9. Now install the apps you intend to publish. Just install, don’t try publishing anything yet. If you plan on streaming apps to your XenApp servers via Citrix Offline Plugin or App-V, skip this step.
10. Install the PVS Target and reboot. Do not run Imaging Wizard yet.
11. You can choose to install the EdgeSight agent at this point if you use EdgeSight in your environment. There is an excellent guide from Citrix on how to install EdgeSight in a PVS environment below. Don’t worry, when it detects the PVS Target software is on the system and the image is in private mode being updated, it won’t start the EdgeSight service and start sending your EdgeSight server junk data:
12. Log back in to the VM and in the XenCenter console, set the PVS boot disk to boot first (BDM). Then go to the PVS Console on the PVS server and create a new Device with the MAC address of this VM’s provisioning/streaming NIC. Call the device ServerName-101 so it’s separate from the ServerName-100 original but call the vDisk 100 so you know where the image came from later (i.e. image 1). Set device to Boot from Hard Disk. Now reboot the VM. You can let Imaging Wizard do this but if you really want to be hands on, you can choose to create and attach an empty vDisk of the same size as the c: drive of the VM now.
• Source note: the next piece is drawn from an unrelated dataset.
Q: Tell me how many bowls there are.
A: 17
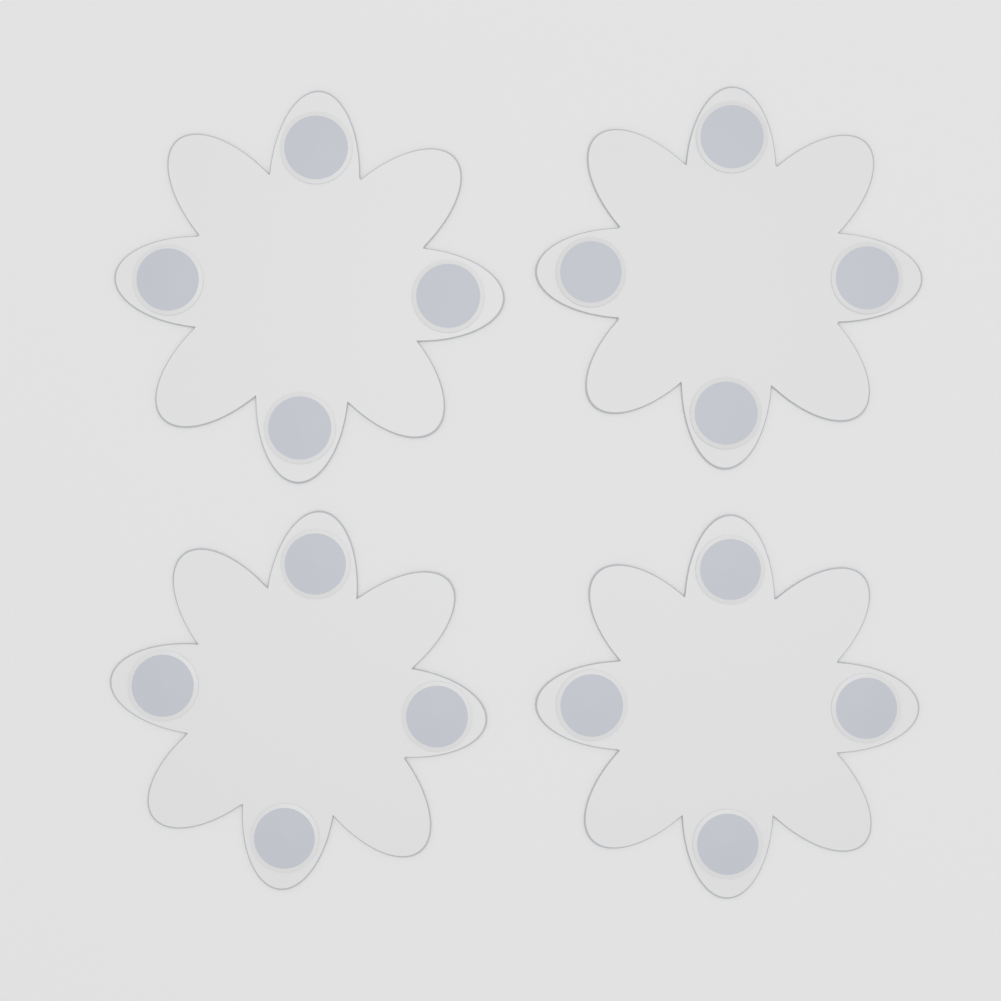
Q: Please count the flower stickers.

13. It should have booted from the BDM boot disk and be connected to the empty vDisk you created. Run Imaging Wizard and push the image across to the PVS Server vDisk (don’t forget to optimize the image). If you did not create a vDisk in the above steps, just create a new disk and run through the Wizard prompts to create it real quick. It will assign the device to this new vDisk. Reboot when you are asked to.
14. Log back in and immediately XenConvert will launch and begin pushing your image over to the newly created vDisk.
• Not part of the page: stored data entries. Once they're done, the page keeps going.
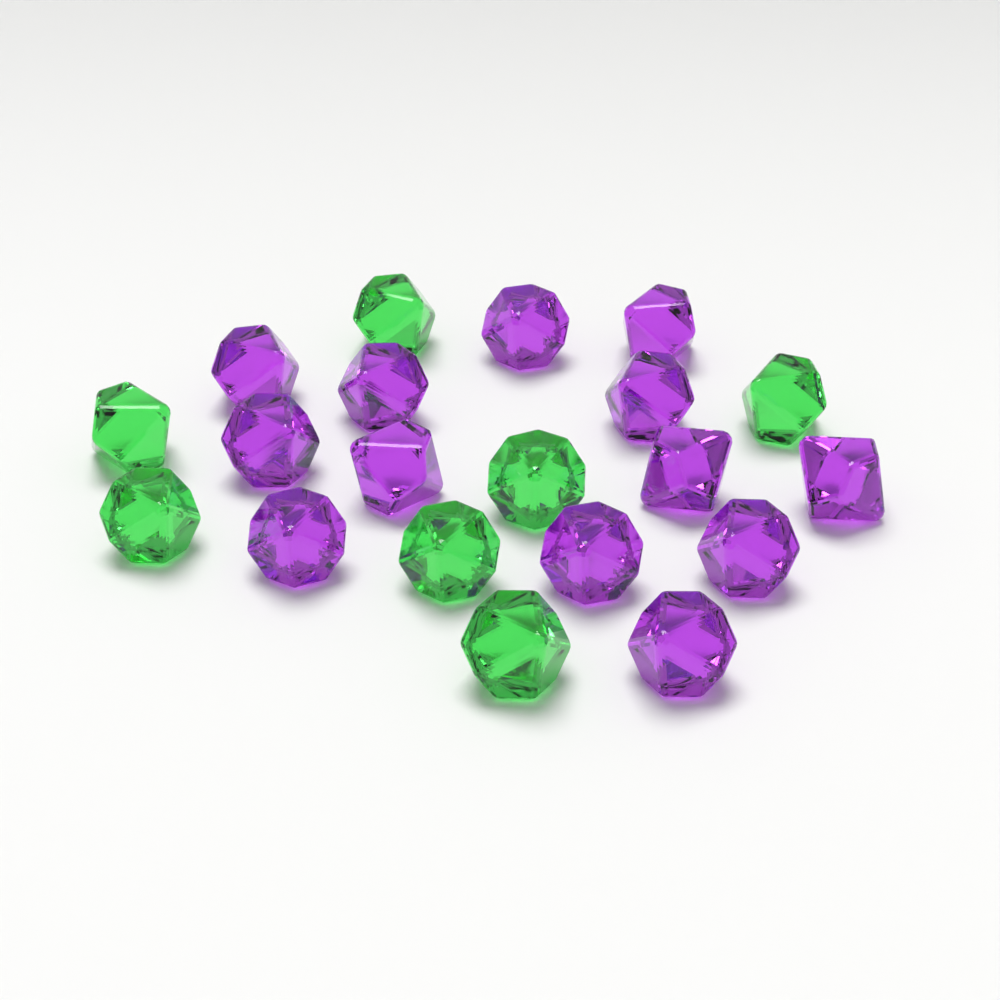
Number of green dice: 7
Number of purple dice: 13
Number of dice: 20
15. Now go to the PVS console and set your device to boot from vDisk and reboot your VM. It should now be booting from your vDisk.
16. Log back in and re-run XenApp configuration and unjoin from farm using the prep option. This is done by going to Start > Programs > Administrative Tools > Citrix > XenApp Server Role Manager > and then clicking on the XenApp Server Role Manager app. Click Edit Configuration. Then click Prepare this server for imaging and provisioning. You want to just leave the defaults checked which is to remove it from the farm and join on the next boot. Once it removes it, it will ask you to reboot. Just close and power down the VM, don’t reboot.
17. Go to your PVS server and change the vdisk from private to standard mode. Now spin up a few VMs using the “Streamed VM Setup Wizard” in the PVS console. You’re going to need a template and you’re going to want to setup your write cache. I’ve covered this very well in my PVS 6.1 on XenDesktop/Windows 7 guide so I’m not going to get into the details here. Wait until the VMs are created and powered on.
18. Go to your ZDC and open up AppCenter and run a Discovery. You should see the new member servers. At this point you can begin publishing or streaming apps to them.
TO MAKE CHANGES AND RESEAL THE IMAGE
1. Boot a device into maintenance mode after creating a maintenance version on the vDisk. Or you can choose to power down all your running VMs and put the disk into private mode. Your choice.
2. Make your changes.
3. Re-run XenApp configuration and unjoin from farm using the prep option.
4. Shut it down and promote the image to production if using versioning. Or put the disk back into standard mode if you used the other method.